ACTIVITY:
Count the lines below that hold the word "liked" and say how many, with no other text.

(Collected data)
═══
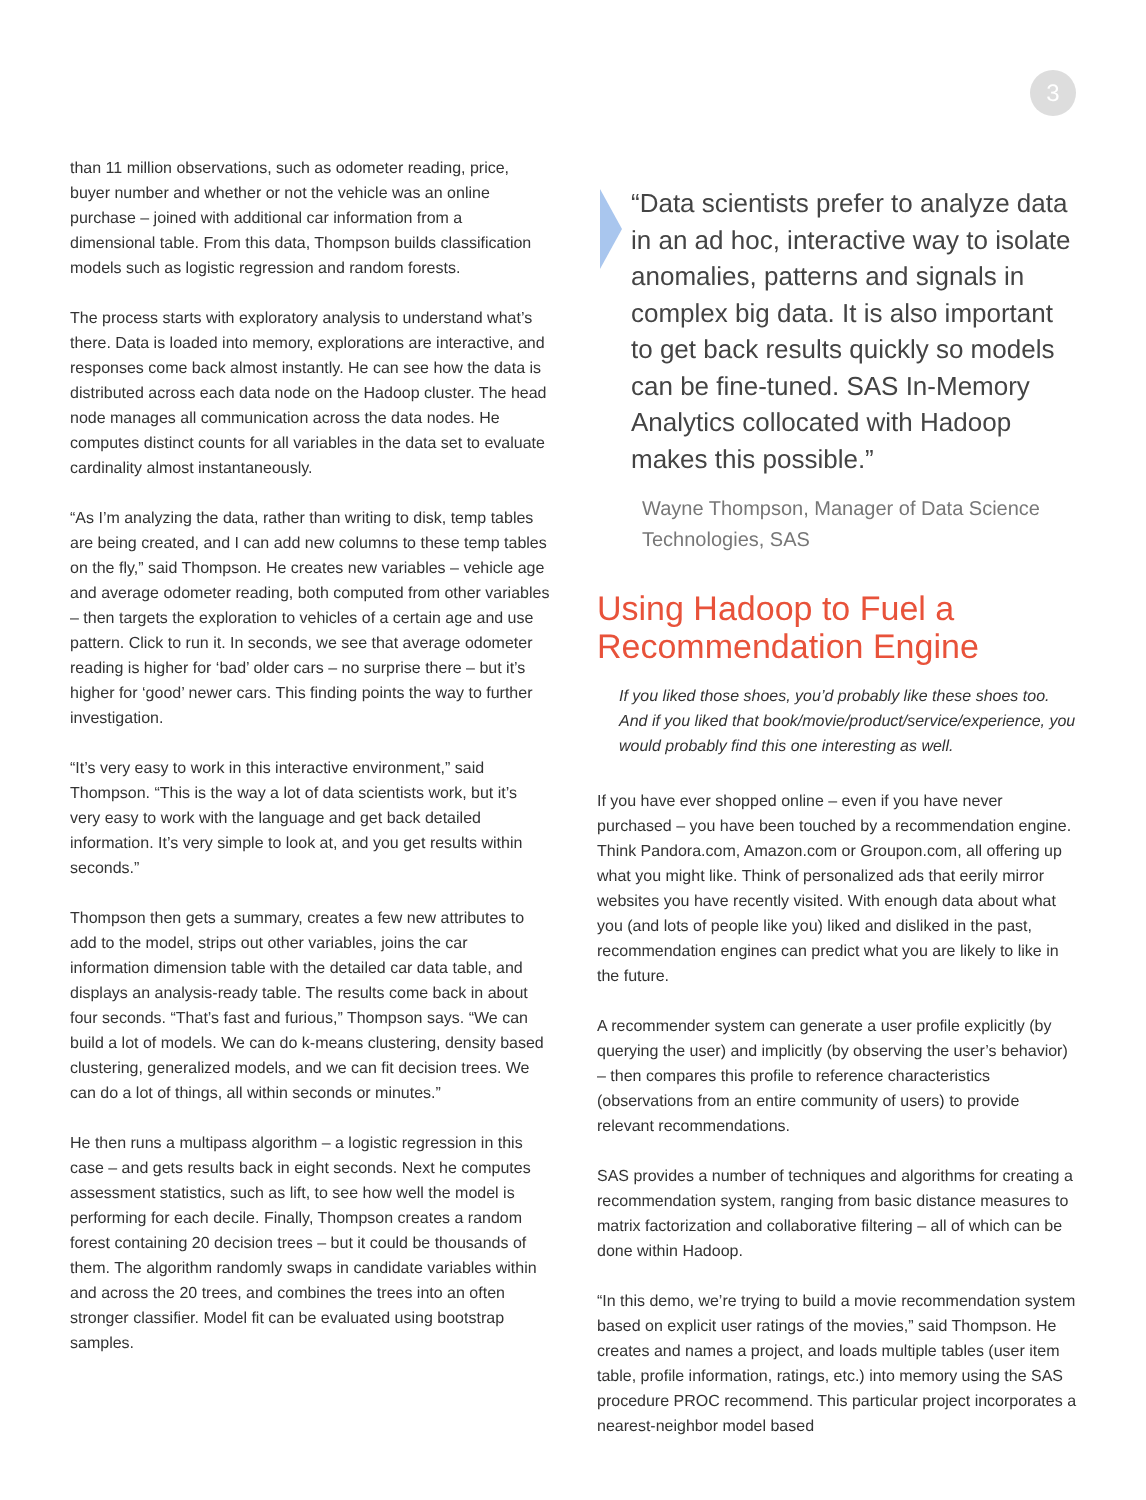3
than 11 million observations, such as odometer reading, price, buyer number and whether or not the vehicle was an online purchase – joined with additional car information from a dimensional table. From this data, Thompson builds classification models such as logistic regression and random forests.
The process starts with exploratory analysis to understand what’s there. Data is loaded into memory, explorations are interactive, and responses come back almost instantly. He can see how the data is distributed across each data node on the Hadoop cluster. The head node manages all communication across the data nodes. He computes distinct counts for all variables in the data set to evaluate cardinality almost instantaneously.
“As I’m analyzing the data, rather than writing to disk, temp tables are being created, and I can add new columns to these temp tables on the fly,” said Thompson. He creates new variables – vehicle age and average odometer reading, both computed from other variables – then targets the exploration to vehicles of a certain age and use pattern. Click to run it. In seconds, we see that average odometer reading is higher for ‘bad’ older cars – no surprise there – but it’s higher for ‘good’ newer cars. This finding points the way to further investigation.
“It’s very easy to work in this interactive environment,” said Thompson. “This is the way a lot of data scientists work, but it’s very easy to work with the language and get back detailed information. It’s very simple to look at, and you get results within seconds.”
Thompson then gets a summary, creates a few new attributes to add to the model, strips out other variables, joins the car information dimension table with the detailed car data table, and displays an analysis-ready table. The results come back in about four seconds. “That’s fast and furious,” Thompson says. “We can build a lot of models. We can do k-means clustering, density based clustering, generalized models, and we can fit decision trees. We can do a lot of things, all within seconds or minutes.”
He then runs a multipass algorithm – a logistic regression in this case – and gets results back in eight seconds. Next he computes assessment statistics, such as lift, to see how well the model is performing for each decile. Finally, Thompson creates a random forest containing 20 decision trees – but it could be thousands of them. The algorithm randomly swaps in candidate variables within and across the 20 trees, and combines the trees into an often stronger classifier. Model fit can be evaluated using bootstrap samples.
“Data scientists prefer to analyze data in an ad hoc, interactive way to isolate anomalies, patterns and signals in complex big data. It is also important to get back results quickly so models can be fine-tuned. SAS In-Memory Analytics collocated with Hadoop makes this possible.”
Wayne Thompson, Manager of Data Science Technologies, SAS
Using Hadoop to Fuel a Recommendation Engine
If you liked those shoes, you’d probably like these shoes too. And if you liked that book/movie/product/service/experience, you would probably find this one interesting as well.
If you have ever shopped online – even if you have never purchased – you have been touched by a recommendation engine. Think Pandora.com, Amazon.com or Groupon.com, all offering up what you might like. Think of personalized ads that eerily mirror websites you have recently visited. With enough data about what you (and lots of people like you) liked and disliked in the past, recommendation engines can predict what you are likely to like in the future.
A recommender system can generate a user profile explicitly (by querying the user) and implicitly (by observing the user’s behavior) – then compares this profile to reference characteristics (observations from an entire community of users) to provide relevant recommendations.
SAS provides a number of techniques and algorithms for creating a recommendation system, ranging from basic distance measures to matrix factorization and collaborative filtering – all of which can be done within Hadoop.
“In this demo, we’re trying to build a movie recommendation system based on explicit user ratings of the movies,” said Thompson. He creates and names a project, and loads multiple tables (user item table, profile information, ratings, etc.) into memory using the SAS procedure PROC recommend. This particular project incorporates a nearest-neighbor model based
═══
TASK SOLUTION:
2